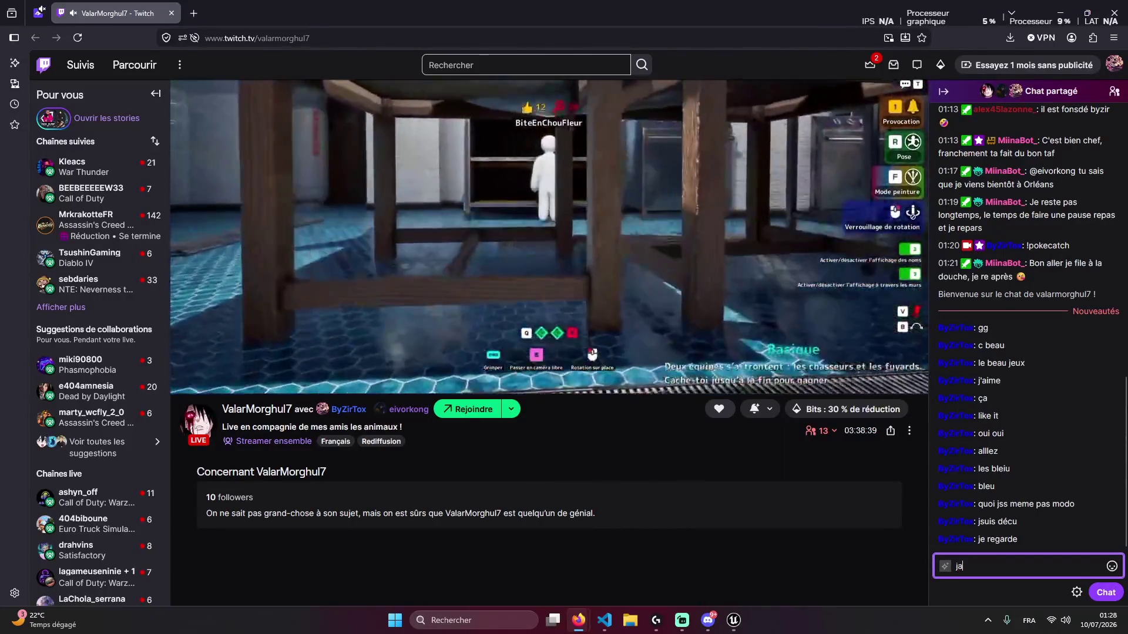
{"action": "key", "text": "BackSpace"}
{"action": "key", "text": "BackSpace"}
{"action": "type", "text": "vance "}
==================================================
Nothing but the listing, copied exactly and stripped of its images, should appear in the response.

*FINISHED EXERCISE*.
{"action": "key", "text": "BackSpace"}
{"action": "key", "text": "BackSpace"}
{"action": "type", "text": "vance "}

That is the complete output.